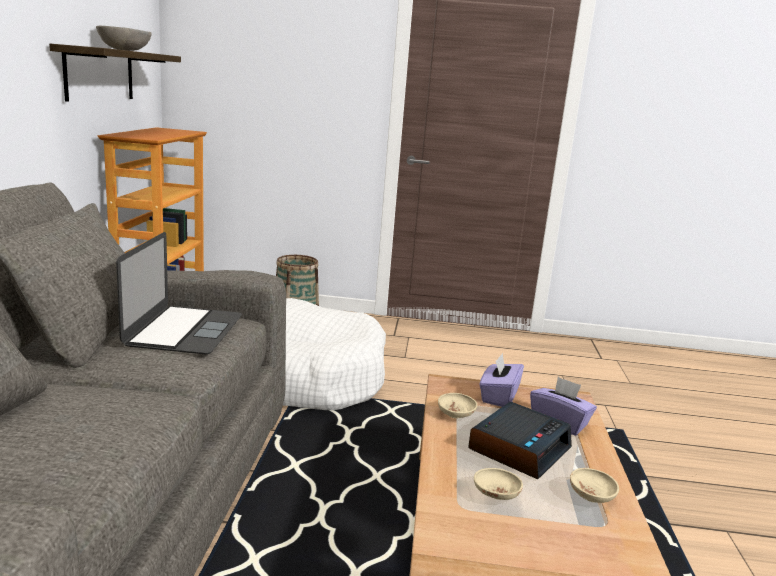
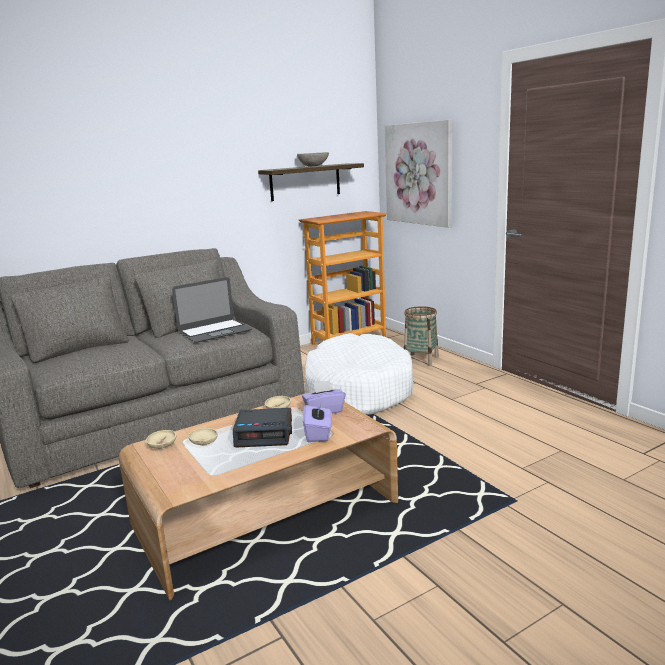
camera: 55 degrees right, 0 degrees up
beige bowl [570,468,619,503] -> beige bowl moved to [146,430,176,449]
none -> picture [385,120,452,228]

┄┄┄┄┄┄

TASK INSTRUCTIONS: The material must be returned exactly, with its pictures omitted.

ANSWER SECTION:
camera: 55 degrees right, 0 degrees up
beige bowl [570,468,619,503] -> beige bowl moved to [146,430,176,449]
none -> picture [385,120,452,228]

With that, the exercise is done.